TASK DESCRIPTION: Return all the entries word for word.

(Transcribed page contents)
--
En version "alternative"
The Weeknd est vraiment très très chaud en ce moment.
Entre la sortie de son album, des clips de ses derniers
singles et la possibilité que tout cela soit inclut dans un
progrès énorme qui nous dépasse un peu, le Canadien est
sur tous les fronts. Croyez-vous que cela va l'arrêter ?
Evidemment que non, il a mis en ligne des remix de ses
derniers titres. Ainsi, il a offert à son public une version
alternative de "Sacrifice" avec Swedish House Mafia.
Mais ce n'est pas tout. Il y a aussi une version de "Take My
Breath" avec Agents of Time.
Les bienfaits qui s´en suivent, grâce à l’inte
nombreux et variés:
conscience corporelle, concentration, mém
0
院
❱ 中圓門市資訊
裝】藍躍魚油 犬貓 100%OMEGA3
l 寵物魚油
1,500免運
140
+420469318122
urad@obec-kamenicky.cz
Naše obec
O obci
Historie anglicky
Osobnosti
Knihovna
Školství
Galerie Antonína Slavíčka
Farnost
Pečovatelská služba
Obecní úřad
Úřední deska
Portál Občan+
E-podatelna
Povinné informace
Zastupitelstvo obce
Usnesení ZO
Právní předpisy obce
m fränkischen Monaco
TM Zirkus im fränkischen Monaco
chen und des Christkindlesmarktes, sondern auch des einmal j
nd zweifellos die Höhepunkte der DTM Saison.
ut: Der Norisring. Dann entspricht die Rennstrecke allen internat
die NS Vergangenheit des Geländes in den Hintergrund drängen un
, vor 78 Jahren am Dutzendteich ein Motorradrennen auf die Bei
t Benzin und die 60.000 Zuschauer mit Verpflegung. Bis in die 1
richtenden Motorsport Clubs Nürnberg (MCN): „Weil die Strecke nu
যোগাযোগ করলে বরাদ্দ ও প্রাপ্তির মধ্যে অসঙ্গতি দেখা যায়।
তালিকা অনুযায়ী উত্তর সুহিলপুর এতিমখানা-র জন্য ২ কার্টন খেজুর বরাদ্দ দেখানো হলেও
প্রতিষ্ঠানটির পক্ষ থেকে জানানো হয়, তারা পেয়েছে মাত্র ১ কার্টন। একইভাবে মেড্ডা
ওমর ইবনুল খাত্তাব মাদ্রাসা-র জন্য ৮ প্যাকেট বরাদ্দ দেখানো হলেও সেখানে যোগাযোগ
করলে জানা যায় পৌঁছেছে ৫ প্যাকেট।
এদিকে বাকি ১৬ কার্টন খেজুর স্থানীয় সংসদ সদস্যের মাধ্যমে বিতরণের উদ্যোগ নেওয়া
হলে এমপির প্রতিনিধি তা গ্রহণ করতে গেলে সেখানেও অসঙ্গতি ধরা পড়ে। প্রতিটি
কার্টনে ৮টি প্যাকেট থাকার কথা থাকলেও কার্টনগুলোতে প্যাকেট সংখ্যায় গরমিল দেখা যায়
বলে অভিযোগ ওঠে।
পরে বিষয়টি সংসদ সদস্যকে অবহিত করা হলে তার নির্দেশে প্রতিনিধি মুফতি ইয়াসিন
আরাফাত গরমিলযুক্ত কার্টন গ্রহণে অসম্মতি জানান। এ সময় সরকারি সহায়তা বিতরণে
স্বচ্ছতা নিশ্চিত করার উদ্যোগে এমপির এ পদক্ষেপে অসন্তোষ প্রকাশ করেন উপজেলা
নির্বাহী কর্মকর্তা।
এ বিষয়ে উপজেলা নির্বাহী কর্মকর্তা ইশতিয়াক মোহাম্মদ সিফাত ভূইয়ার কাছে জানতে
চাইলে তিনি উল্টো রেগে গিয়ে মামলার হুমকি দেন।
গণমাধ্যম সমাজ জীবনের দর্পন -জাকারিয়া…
--
ANSWER:
En version "alternative"
The Weeknd est vraiment très très chaud en ce moment.
Entre la sortie de son album, des clips de ses derniers
singles et la possibilité que tout cela soit inclut dans un
progrès énorme qui nous dépasse un peu, le Canadien est
sur tous les fronts. Croyez-vous que cela va l'arrêter ?
Evidemment que non, il a mis en ligne des remix de ses
derniers titres. Ainsi, il a offert à son public une version
alternative de "Sacrifice" avec Swedish House Mafia.
Mais ce n'est pas tout. Il y a aussi une version de "Take My
Breath" avec Agents of Time.
Les bienfaits qui s´en suivent, grâce à l’inte
nombreux et variés:
conscience corporelle, concentration, mém
0
院
❱ 中圓門市資訊
裝】藍躍魚油 犬貓 100%OMEGA3
l 寵物魚油
1,500免運
140
+420469318122
urad@obec-kamenicky.cz
Naše obec
O obci
Historie anglicky
Osobnosti
Knihovna
Školství
Galerie Antonína Slavíčka
Farnost
Pečovatelská služba
Obecní úřad
Úřední deska
Portál Občan+
E-podatelna
Povinné informace
Zastupitelstvo obce
Usnesení ZO
Právní předpisy obce
m fränkischen Monaco
TM Zirkus im fränkischen Monaco
chen und des Christkindlesmarktes, sondern auch des einmal j
nd zweifellos die Höhepunkte der DTM Saison.
ut: Der Norisring. Dann entspricht die Rennstrecke allen internat
die NS Vergangenheit des Geländes in den Hintergrund drängen un
, vor 78 Jahren am Dutzendteich ein Motorradrennen auf die Bei
t Benzin und die 60.000 Zuschauer mit Verpflegung. Bis in die 1
richtenden Motorsport Clubs Nürnberg (MCN): „Weil die Strecke nu
যোগাযোগ করলে বরাদ্দ ও প্রাপ্তির মধ্যে অসঙ্গতি দেখা যায়।
তালিকা অনুযায়ী উত্তর সুহিলপুর এতিমখানা-র জন্য ২ কার্টন খেজুর বরাদ্দ দেখানো হলেও
প্রতিষ্ঠানটির পক্ষ থেকে জানানো হয়, তারা পেয়েছে মাত্র ১ কার্টন। একইভাবে মেড্ডা
ওমর ইবনুল খাত্তাব মাদ্রাসা-র জন্য ৮ প্যাকেট বরাদ্দ দেখানো হলেও সেখানে যোগাযোগ
করলে জানা যায় পৌঁছেছে ৫ প্যাকেট।
এদিকে বাকি ১৬ কার্টন খেজুর স্থানীয় সংসদ সদস্যের মাধ্যমে বিতরণের উদ্যোগ নেওয়া
হলে এমপির প্রতিনিধি তা গ্রহণ করতে গেলে সেখানেও অসঙ্গতি ধরা পড়ে। প্রতিটি
কার্টনে ৮টি প্যাকেট থাকার কথা থাকলেও কার্টনগুলোতে প্যাকেট সংখ্যায় গরমিল দেখা যায়
বলে অভিযোগ ওঠে।
পরে বিষয়টি সংসদ সদস্যকে অবহিত করা হলে তার নির্দেশে প্রতিনিধি মুফতি ইয়াসিন
আরাফাত গরমিলযুক্ত কার্টন গ্রহণে অসম্মতি জানান। এ সময় সরকারি সহায়তা বিতরণে
স্বচ্ছতা নিশ্চিত করার উদ্যোগে এমপির এ পদক্ষেপে অসন্তোষ প্রকাশ করেন উপজেলা
নির্বাহী কর্মকর্তা।
এ বিষয়ে উপজেলা নির্বাহী কর্মকর্তা ইশতিয়াক মোহাম্মদ সিফাত ভূইয়ার কাছে জানতে
চাইলে তিনি উল্টো রেগে গিয়ে মামলার হুমকি দেন।
গণমাধ্যম সমাজ জীবনের দর্পন -জাকারিয়া…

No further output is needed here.